__Exercise goal__.
Recast the records below as one numbered list, one entry per line, leaving out the blank lines.
────────────────
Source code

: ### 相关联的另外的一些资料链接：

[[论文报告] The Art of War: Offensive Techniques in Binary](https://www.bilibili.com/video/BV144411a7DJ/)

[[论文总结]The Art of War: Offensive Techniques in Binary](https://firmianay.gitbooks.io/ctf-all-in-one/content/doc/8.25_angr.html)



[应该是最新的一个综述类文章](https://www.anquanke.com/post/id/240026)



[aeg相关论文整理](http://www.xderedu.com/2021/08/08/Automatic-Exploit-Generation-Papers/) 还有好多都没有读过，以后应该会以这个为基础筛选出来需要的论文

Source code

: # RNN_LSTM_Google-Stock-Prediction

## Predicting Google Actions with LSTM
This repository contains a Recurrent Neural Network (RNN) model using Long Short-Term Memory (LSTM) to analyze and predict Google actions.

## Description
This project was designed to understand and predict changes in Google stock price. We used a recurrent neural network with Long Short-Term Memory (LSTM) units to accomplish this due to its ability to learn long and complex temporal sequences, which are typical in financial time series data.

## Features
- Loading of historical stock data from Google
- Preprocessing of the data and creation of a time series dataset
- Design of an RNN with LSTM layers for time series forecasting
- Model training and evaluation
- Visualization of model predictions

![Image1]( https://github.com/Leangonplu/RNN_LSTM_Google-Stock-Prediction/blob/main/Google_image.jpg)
────────────────
__Response for this exercise__.
1. Source code
2. : ### 相关联的另外的一些资料链接：
3. [[论文报告] The Art of War: Offensive Techniques in Binary](https://www.bilibili.com/video/BV144411a7DJ/)
4. [[论文总结]The Art of War: Offensive Techniques in Binary](https://firmianay.gitbooks.io/ctf-all-in-one/content/doc/8.25_angr.html)
5. [应该是最新的一个综述类文章](https://www.anquanke.com/post/id/240026)
6. [aeg相关论文整理](http://www.xderedu.com/2021/08/08/Automatic-Exploit-Generation-Papers/) 还有好多都没有读过，以后应该会以这个为基础筛选出来需要的论文
7. Source code
8. : # RNN_LSTM_Google-Stock-Prediction
9. ## Predicting Google Actions with LSTM
10. This repository contains a Recurrent Neural Network (RNN) model using Long Short-Term Memory (LSTM) to analyze and predict Google actions.
11. ## Description
12. This project was designed to understand and predict changes in Google stock price. We used a recurrent neural network with Long Short-Term Memory (LSTM) units to accomplish this due to its ability to learn long and complex temporal sequences, which are typical in financial time series data.
13. ## Features
14. - Loading of historical stock data from Google
15. - Preprocessing of the data and creation of a time series dataset
16. - Design of an RNN with LSTM layers for time series forecasting
17. - Model training and evaluation
18. - Visualization of model predictions
19. ![Image1]( https://github.com/Leangonplu/RNN_LSTM_Google-Stock-Prediction/blob/main/Google_image.jpg)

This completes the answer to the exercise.